Associated with: Irish and Scottish mythology, possibly Gaulish as well
Also known as: Oghma, Ogme, Ogmae, Ogmios (spelling is not a strength of the Irish language)
Earliest recorded mention: c. 1000 CE, although based on a much older oral tradition
Major texts: Lebor Gabála Érenn (The Book of Invasions)
Once upon a time, giants and heroes walked the earth. Among them were the Tuatha Dé Danann, the people of the goddess Danu, who captured Ireland from the Fir Bolg. I've never been quite clear on what was wrong with the Fir Bolg; maybe nothing, it was just that the Tuatha Dé Danann were so great. In the original stories, they were almost certainly gods, possibly gods brought over and adapted from the religious practices of Gaul (modern France). When it came time to write the stories down, however, the people who knew how to do that were Christian monks. Mindful of the first commandment ("you shall have no other gods before me"), they turned gods into heroes, something less than divine but still something more than ordinary human beings.

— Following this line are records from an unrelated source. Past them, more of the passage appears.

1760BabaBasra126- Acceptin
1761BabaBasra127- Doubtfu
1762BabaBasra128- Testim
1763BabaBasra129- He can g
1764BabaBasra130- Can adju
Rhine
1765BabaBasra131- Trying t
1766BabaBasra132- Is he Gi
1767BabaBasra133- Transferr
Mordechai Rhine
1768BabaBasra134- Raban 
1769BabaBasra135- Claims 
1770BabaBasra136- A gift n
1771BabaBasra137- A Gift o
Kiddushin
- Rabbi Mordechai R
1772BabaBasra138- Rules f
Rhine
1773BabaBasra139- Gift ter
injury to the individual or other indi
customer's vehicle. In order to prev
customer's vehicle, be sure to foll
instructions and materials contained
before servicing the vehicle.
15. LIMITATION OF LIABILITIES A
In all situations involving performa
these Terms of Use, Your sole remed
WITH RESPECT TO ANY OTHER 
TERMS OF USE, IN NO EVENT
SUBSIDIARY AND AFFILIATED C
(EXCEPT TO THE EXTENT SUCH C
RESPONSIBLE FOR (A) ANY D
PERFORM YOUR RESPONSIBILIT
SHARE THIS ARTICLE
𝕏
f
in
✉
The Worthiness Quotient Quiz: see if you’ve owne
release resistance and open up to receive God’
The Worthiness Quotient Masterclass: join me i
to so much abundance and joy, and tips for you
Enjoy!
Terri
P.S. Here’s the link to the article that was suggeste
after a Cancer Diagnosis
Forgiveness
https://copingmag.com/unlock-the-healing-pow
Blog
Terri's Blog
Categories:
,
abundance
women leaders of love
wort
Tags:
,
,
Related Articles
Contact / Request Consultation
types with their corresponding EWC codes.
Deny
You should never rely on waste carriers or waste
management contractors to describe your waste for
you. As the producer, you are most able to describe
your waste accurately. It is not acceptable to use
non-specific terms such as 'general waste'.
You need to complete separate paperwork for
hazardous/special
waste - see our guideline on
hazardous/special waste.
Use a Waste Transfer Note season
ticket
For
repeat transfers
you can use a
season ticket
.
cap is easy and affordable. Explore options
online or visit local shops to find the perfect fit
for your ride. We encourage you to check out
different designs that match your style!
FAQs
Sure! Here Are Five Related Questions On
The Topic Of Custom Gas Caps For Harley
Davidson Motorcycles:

Ogma was a great champion, sometimes linked to depictions of Hercules because of his feats of strength. With his brother (or in some stories, father) the Dagda and his half-brother Lugh he is one of the "three gods of skill." Besides his strength, he is known primarily as a great orator and the inventor of the Irish written alphabet, called Ogham in his honor. The customary epithets for Ogma are "sun-faced" and "honey-tongued."
It's a major turning point in any society's development when it begins to value eloquence as much as physical strength, and the introduction of a written alphabet just about defines civilization. Say what you like about our current President, but I see value in having a head of state who can deliver a good speech when he needs to.